_EXCERTO FORNECIDO_.
O dia 30 de abril de 2018 ficou marcado por dois atentados em Cabul, no Afeganistão. Estes atentados resultaram na morte de 31 civis. Poderíamos dizer que se tratou, “apenas”, de mais um dia em Cabul, onde se sucedem atentados à bomba com uma frequência assustadora. Mas os eventos da última segunda feira têm uma particularidade que os distingue dos demais. O primeiro atentado, perpetrado por um bombista suicida , aconteceu no bairro de Shash Darak, onde se localizam o quartel-general da OTAN, várias embaixadas, entre as quais a Embaixada dos Estados Unidos da América, e também a base da televisão do Qatar Al Jazeera.

Este atentado segue um padrão; visava alvos militares e organismos internacionais. E como tantos outros, foi sucedido por um acorrer de pessoal humanitário e de jornalistas, que procuravam cobrir o ocorrido. 20 minutos após o primeiro atentado à bomba, um segundo bombista, disfarçado de cameraman, faz-se explodir no meio dos jornalistas que trabalhavam no local. E é neste aspeto que este atentado difere dos demais. O alvo deste duplo-atentado não eram as instalações da OTAN, nem as embaixadas. O alvo eram os jornalistas que iriam acorrer ao local. E morreram 10, num total de 36 baixas civis.

_OBJETIVO 1_.
No excerto sobre os atentados em Cabul, como estava disfarçado o segundo bombista?
_OBJETIVO 2_.
Prossiga o excerto sobre os atentados em Cabul a partir do ponto em que termina.
As entradas constituem material independente do excerto.

_DADOS FORNECIDOS_.
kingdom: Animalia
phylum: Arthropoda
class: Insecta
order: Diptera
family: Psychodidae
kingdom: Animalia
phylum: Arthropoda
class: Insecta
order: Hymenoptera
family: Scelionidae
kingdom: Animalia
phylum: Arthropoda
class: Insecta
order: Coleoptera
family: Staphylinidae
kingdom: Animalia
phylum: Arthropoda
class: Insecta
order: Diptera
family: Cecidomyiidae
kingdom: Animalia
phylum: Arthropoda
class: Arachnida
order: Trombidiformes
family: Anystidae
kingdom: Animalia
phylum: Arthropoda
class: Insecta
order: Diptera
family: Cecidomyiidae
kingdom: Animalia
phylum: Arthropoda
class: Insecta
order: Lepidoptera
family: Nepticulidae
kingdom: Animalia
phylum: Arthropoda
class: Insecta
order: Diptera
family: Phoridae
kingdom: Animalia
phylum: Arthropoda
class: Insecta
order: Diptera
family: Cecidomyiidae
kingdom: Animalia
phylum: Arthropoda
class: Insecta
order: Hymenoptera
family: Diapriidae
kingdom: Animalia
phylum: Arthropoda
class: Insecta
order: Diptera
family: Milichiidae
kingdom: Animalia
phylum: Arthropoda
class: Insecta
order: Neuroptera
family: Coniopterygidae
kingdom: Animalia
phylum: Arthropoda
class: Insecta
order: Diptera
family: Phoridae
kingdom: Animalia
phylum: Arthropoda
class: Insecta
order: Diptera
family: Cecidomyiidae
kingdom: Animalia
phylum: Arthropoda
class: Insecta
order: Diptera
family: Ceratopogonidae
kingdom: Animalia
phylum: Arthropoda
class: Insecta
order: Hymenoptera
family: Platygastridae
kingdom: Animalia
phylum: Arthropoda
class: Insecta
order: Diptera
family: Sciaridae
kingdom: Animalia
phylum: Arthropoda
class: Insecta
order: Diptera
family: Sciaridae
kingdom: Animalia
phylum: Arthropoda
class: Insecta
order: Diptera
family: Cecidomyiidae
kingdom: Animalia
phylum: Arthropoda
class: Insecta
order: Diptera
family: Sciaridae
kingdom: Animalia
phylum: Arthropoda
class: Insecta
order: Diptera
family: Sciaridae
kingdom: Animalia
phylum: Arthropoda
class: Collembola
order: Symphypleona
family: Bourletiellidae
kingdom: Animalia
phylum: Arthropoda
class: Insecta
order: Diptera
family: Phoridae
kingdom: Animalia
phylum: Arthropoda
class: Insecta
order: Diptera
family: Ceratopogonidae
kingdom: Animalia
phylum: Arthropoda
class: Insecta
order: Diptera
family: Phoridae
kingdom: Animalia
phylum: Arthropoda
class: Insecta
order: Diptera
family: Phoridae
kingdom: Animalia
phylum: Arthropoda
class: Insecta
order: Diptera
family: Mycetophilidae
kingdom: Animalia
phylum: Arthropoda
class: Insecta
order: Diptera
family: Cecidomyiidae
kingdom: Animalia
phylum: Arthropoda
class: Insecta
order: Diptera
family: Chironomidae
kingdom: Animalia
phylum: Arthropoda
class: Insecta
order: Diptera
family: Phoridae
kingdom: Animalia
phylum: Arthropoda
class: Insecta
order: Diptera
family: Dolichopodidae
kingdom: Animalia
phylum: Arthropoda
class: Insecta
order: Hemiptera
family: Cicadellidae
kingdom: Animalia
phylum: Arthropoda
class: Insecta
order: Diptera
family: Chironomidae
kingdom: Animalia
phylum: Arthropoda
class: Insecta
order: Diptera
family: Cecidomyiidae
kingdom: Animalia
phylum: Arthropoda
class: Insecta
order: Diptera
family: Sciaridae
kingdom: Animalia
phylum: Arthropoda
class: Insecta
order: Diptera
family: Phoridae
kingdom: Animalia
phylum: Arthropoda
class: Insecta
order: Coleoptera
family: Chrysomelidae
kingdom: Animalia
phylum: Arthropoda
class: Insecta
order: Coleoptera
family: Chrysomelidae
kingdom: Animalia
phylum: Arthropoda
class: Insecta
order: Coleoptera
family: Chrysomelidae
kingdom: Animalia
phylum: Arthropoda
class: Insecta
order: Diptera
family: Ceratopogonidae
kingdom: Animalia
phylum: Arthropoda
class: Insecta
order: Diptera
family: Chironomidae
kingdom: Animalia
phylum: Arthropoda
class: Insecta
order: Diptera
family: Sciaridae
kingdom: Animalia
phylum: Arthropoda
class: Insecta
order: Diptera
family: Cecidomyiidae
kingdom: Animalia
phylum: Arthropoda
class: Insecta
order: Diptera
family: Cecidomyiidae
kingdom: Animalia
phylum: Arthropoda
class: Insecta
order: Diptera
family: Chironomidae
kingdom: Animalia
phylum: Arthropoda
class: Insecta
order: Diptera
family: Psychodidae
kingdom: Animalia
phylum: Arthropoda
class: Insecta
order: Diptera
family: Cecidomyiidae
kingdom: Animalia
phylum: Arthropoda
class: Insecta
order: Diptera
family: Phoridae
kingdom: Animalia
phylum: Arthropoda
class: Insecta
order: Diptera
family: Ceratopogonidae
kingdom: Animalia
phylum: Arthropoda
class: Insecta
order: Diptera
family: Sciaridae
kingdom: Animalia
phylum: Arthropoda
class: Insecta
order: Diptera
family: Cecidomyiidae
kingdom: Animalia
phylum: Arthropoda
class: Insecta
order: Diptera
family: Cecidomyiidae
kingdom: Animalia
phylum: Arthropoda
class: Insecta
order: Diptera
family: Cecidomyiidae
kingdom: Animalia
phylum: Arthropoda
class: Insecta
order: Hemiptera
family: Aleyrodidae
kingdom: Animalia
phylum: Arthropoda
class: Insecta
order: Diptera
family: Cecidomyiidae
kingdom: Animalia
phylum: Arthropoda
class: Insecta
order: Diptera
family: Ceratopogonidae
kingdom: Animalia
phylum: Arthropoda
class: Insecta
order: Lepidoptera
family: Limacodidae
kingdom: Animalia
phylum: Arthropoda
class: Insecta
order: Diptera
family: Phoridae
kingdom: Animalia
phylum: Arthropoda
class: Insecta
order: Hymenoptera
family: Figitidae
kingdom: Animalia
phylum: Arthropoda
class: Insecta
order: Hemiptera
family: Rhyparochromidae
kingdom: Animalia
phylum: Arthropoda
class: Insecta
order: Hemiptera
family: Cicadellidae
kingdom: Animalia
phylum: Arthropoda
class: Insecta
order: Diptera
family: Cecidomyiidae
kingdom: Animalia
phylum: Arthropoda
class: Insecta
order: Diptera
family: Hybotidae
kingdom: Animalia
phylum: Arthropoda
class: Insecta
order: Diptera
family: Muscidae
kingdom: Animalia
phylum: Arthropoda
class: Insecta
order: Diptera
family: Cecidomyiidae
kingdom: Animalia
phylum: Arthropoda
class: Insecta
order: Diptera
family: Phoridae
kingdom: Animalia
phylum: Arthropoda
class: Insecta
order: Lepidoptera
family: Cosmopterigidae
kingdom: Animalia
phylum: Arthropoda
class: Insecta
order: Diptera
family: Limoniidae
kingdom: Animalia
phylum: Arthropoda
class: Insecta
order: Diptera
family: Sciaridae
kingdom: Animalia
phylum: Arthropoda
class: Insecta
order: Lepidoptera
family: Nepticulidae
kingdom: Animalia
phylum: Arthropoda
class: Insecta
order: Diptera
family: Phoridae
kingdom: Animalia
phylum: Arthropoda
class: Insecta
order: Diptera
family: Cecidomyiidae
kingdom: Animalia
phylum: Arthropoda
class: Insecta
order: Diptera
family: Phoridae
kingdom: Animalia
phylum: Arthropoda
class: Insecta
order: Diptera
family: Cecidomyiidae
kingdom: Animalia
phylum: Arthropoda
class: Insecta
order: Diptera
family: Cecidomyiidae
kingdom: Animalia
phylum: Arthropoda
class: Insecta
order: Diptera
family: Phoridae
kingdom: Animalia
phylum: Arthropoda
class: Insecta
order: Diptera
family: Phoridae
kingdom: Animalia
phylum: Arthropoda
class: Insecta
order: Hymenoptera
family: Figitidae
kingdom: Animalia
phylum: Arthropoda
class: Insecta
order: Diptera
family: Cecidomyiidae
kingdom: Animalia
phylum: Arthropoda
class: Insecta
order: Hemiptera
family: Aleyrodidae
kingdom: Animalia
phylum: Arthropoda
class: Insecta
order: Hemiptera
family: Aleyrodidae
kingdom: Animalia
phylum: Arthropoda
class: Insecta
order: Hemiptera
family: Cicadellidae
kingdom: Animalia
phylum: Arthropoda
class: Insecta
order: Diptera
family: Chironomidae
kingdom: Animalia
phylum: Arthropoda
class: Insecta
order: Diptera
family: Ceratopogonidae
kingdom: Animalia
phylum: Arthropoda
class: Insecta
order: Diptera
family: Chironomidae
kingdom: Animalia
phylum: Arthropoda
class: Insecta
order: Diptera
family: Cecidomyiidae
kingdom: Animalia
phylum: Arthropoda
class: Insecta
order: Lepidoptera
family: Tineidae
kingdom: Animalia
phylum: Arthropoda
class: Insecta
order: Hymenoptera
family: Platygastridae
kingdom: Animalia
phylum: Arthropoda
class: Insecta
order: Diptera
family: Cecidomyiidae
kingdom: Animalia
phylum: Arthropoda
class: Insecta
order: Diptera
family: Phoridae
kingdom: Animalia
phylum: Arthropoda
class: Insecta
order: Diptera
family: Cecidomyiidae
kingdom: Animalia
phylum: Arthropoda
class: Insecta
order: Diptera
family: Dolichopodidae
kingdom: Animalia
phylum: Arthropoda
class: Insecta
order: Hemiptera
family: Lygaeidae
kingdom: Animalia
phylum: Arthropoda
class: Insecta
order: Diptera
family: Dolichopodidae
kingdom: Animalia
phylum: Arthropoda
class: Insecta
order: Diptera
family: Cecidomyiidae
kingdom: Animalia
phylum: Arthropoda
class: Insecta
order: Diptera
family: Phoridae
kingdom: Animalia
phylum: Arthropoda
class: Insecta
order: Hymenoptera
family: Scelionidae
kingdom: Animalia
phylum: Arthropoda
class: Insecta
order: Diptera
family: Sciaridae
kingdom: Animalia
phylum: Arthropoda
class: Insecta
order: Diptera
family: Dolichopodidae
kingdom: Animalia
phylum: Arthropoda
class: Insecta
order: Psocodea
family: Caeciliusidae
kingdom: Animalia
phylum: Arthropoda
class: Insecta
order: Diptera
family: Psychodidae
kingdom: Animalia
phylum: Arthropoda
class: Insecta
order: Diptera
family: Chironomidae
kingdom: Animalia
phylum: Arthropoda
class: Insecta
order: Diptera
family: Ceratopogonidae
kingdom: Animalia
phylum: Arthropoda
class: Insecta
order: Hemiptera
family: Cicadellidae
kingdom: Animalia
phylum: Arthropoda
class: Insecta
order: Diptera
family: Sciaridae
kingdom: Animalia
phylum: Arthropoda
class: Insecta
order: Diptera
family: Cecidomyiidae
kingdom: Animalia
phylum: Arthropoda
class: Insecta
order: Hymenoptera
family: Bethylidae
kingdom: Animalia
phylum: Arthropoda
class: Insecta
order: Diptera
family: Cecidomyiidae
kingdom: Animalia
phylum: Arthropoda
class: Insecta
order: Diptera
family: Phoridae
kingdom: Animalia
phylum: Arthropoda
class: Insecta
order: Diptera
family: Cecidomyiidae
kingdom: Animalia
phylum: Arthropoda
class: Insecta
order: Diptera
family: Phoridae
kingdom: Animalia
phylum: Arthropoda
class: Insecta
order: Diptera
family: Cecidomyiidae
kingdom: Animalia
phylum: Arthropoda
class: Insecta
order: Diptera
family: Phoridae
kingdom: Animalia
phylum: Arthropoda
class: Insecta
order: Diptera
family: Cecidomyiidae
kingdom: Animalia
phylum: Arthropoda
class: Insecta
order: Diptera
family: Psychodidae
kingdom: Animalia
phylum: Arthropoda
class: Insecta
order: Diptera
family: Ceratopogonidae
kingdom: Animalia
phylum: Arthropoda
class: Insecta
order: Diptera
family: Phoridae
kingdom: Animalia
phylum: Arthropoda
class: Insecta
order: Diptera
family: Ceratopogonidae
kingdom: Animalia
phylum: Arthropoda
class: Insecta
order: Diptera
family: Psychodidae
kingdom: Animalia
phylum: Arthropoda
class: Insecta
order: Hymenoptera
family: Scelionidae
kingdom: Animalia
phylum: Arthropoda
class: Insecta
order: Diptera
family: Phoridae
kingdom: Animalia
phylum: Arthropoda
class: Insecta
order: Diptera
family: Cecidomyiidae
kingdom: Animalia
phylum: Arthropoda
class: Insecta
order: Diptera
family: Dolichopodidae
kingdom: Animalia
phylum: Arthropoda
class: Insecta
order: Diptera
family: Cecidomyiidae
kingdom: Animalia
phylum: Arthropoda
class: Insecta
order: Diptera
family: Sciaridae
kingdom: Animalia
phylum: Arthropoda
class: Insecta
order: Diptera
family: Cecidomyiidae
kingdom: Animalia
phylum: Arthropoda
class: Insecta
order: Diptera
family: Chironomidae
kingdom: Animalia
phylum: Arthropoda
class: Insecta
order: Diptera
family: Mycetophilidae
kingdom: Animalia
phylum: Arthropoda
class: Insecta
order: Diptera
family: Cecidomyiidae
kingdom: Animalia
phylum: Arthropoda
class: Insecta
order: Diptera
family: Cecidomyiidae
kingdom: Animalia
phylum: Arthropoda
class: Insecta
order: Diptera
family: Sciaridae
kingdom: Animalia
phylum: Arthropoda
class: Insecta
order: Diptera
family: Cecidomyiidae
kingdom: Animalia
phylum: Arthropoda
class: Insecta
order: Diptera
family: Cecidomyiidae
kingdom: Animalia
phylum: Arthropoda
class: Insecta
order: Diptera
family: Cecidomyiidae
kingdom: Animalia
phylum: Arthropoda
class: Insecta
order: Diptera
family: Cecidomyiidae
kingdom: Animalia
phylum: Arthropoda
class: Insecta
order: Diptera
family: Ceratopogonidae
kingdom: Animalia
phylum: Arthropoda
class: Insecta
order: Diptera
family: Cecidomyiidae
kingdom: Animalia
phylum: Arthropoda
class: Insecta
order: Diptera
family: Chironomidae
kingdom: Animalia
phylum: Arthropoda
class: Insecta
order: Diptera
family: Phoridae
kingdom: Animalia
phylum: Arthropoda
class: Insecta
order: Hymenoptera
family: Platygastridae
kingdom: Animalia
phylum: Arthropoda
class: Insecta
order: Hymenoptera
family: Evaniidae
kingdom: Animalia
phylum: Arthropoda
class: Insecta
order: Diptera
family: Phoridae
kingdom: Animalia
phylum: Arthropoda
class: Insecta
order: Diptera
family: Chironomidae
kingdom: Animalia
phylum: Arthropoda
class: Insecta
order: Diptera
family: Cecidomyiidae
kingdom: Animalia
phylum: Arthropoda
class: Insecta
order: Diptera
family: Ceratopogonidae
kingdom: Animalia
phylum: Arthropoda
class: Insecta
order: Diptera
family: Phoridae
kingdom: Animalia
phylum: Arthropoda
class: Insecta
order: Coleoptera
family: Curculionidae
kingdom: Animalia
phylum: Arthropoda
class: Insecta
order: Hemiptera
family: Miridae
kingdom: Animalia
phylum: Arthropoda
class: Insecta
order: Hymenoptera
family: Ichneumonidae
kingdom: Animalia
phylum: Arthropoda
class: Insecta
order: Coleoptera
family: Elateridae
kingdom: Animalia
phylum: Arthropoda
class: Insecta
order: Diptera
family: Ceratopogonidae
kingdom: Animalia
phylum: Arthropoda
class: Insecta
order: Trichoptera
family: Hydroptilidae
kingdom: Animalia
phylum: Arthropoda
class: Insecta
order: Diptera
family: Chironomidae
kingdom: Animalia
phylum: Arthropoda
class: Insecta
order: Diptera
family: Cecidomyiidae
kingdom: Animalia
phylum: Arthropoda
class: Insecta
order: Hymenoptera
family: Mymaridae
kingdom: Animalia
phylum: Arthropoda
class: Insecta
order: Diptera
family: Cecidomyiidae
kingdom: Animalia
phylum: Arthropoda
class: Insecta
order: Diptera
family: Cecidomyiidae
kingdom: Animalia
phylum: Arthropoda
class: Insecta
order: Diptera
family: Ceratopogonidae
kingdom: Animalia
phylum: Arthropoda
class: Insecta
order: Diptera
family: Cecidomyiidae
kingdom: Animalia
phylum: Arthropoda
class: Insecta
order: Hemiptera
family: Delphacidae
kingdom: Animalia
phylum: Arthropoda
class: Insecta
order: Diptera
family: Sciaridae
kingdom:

_RESPOSTA DO EXERCÍCIO 1_.
Estava disfarçado de cameraman.

_RESPOSTA DO EXERCÍCIO 2_.
A vulnerabilidade dos jornalistas em missão perigosa de conflito armado

Este atentado é mais um que demonstra uma realidade que tende a passar despercebida. A violência contra jornalistas no exercício das suas funções é uma realidade gritante e com número assustadores. Até ao dia de hoje (2 de maio) já perderam a vida 32 jornalistas, de acordo com a International Federation of Journalists (IFJ). Nas últimas duas décadas, o ano mais mortífero foi 2006, com uns impressionantes 155 jornalistas assassinados no exercício das suas funções. Apesar de a maior parte destas mortes acontecer em contexto de conflito armado, os relatórios anuais da IFJ demonstram uma realidade inquietante: entre os 10 países mais mortíferos do mundo para os jornalistas, apenas a Síria configura um cenário de conflito armado. À Síria, juntam-se o Iraque, as Filipinas, o México, o Paquistão, a Rússia, a Argélia, a Índia, a Somália e o Brasil.

Que proteção para os jornalistas?

Não sendo o Afeganistão um cenário de conflito armado, a proteção legal dos jornalistas é aquela prevista no direito penal do país. No entanto, no caso particular de conflito armado, onde vigora o Direito Internacional Humanitário (DIH), os jornalistas são protegidos de forma distinta consoante o seu estatuto – correspondentes de guerra, ou jornalistas independentes.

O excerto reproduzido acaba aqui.